Он ладонями обхватил ее лицо, долго любовался им, будто изучал.
— Кесирт, какая ты красивая!.. Ты моя… Наконец моя!.. Я тебя осчастливлю!.. Я тебя люблю, люблю… Я буду служить тебе, — шептал, задыхаясь прямо над ее ухом, обдавая вонью ее лицо.
Своими толстыми, слюнявыми губами стал осторожно целовать щеки, потом впился в губы, присосался в наслаждении, и в это время она со всей силы кусанула кончик его языка. Харон в ужасной боли вскочил, заорал, стал прыгать от нетерпения. А тем временем Кесирт с негнущейся спиной с трудом встала, хромая, со странной гримасой движений, покачиваясь, тронулась прочь в лес. Разъяренный Харон в два прыжка достиг ее, рванул за платье назад. Домотканая ткань треснула, порвалась до пояса вниз. Он развернул ее, страшно матеря, нанес две-три хлестких пощечины, Кесирт упала, закричала о помощи. Харон зажал ей рот, она укусила его мясистую руку.
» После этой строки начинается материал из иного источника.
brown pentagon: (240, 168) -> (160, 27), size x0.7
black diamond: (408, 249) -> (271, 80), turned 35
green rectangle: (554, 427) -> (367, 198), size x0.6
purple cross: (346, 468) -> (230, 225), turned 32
— Ах ты, сука! Ах ты, кахпа Арачаевская. — прошипел Харон, и нанес ей удар кулаком, она потеряла сознание.
В возбуждении Тутушев склонился над ней, искал конец или начало ее платья, в спешке запутался, плюнул злобно, разорвал ткань на груди. Наполненная материнским молоком грудь была круглой, упругой, большой. Харон обхватил их, хлынуло молоко. Он склонился над ней, все целовал, вылизывал молоко и все остальное, такого блаженства и наслажденья он давно не испытывал, а может даже никогда в жизни. Давно он мечтал о Кесирт, давно в мыслях мечтал о ней, о ее рельефном теле, а с тех пор, как прошел слух о ее словах и ласканиях Цанка, вовсе потерял Харон покой…
Торопился он, аж вспотел. Понял, что штаны мешают глубокому удовлетворению, вскочил, скинул сапоги, портянки, и в это время, пришедшая в себя Кесирт попыталась встать, на весь лес завизжала. Харон побоялся зажимать ей рот рукой, посмотрел по сторонам, взял свою портянку, пропитанную едкой, истошной вонью, сунул резко в рот женщины, затыкал большим, толстым пальцем вглубь. Босиком побежал к бричке, взял в подсумке веревку, обвязал вверху над головой ее руки. Потом снял штаны, полез…
Тело Кесирт, эти отчетливые, резкие формы, ее атласная кожа все больше и больше восторгали его, никогда до этого не встречал он такого. Жил с одной безвкусной женой… Не хотел Харон заканчивать насильно, об этом даже не думал, желал насладиться вдоволь, продлить это сладостное ощущение, прелестью молодого, красивого, давно выстраданного и глазами ощупанного тела.
От шипучей страсти, почувствовав сухость во рту, пошел тяжело шатаясь к бричке, не закусывая, отпил несколько глотков, повернулся, затуманенным взглядом любовался очарованным телом. С животным пылом бросился обратно к ней, говорил ласковые слова, целовал все, лазил жадно по всему женскому телу. Под конец перевернул ее на живот, оголил ягодицы. — «Ой», — промычал восторженно, стал целовать спину, все остальное. Снова охал, любовался, изучал. Потом хотел сделать последнее… Большая ненасытная мужская плоть не могла… Он мучился, пытался по-всякому.
— Ты смотри, — говорил он сам с собою, — столько мужиков было, а никто таким лакомством не воспользовался… Хоть здесь я первый.